Stored data entries:
====
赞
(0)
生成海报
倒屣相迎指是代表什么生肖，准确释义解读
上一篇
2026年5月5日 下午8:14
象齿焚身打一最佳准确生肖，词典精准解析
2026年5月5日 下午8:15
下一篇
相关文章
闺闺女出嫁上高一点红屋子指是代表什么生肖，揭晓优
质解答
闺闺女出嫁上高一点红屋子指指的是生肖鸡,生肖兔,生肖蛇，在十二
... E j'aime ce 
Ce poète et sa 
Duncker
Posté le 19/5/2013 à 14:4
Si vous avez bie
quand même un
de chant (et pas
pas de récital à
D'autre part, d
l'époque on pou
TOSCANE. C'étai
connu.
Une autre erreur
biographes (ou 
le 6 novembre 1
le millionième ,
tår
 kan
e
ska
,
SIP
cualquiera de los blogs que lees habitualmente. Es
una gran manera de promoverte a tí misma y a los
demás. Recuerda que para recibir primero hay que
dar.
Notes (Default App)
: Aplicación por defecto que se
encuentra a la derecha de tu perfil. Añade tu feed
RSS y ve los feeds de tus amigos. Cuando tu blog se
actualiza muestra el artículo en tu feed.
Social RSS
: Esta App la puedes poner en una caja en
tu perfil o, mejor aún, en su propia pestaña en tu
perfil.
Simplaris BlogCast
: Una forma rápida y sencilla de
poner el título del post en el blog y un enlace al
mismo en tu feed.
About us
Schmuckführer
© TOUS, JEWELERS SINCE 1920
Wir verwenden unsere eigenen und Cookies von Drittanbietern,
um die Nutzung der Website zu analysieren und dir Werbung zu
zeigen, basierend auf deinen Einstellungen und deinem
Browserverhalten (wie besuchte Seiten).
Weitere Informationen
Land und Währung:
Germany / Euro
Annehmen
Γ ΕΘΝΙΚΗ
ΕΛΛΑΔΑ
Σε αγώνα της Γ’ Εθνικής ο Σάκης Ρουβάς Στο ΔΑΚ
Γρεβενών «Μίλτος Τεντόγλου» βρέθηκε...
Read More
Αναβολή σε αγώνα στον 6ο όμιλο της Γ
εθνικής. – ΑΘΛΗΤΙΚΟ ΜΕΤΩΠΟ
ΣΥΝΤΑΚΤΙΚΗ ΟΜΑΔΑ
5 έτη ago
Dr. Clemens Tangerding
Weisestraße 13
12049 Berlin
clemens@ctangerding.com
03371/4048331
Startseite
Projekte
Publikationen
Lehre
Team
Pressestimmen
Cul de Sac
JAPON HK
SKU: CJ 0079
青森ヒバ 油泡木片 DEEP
====
Whenever a line of the entries contains "poner", it counts toward the total; state that total alone.

ANSWER ▸
2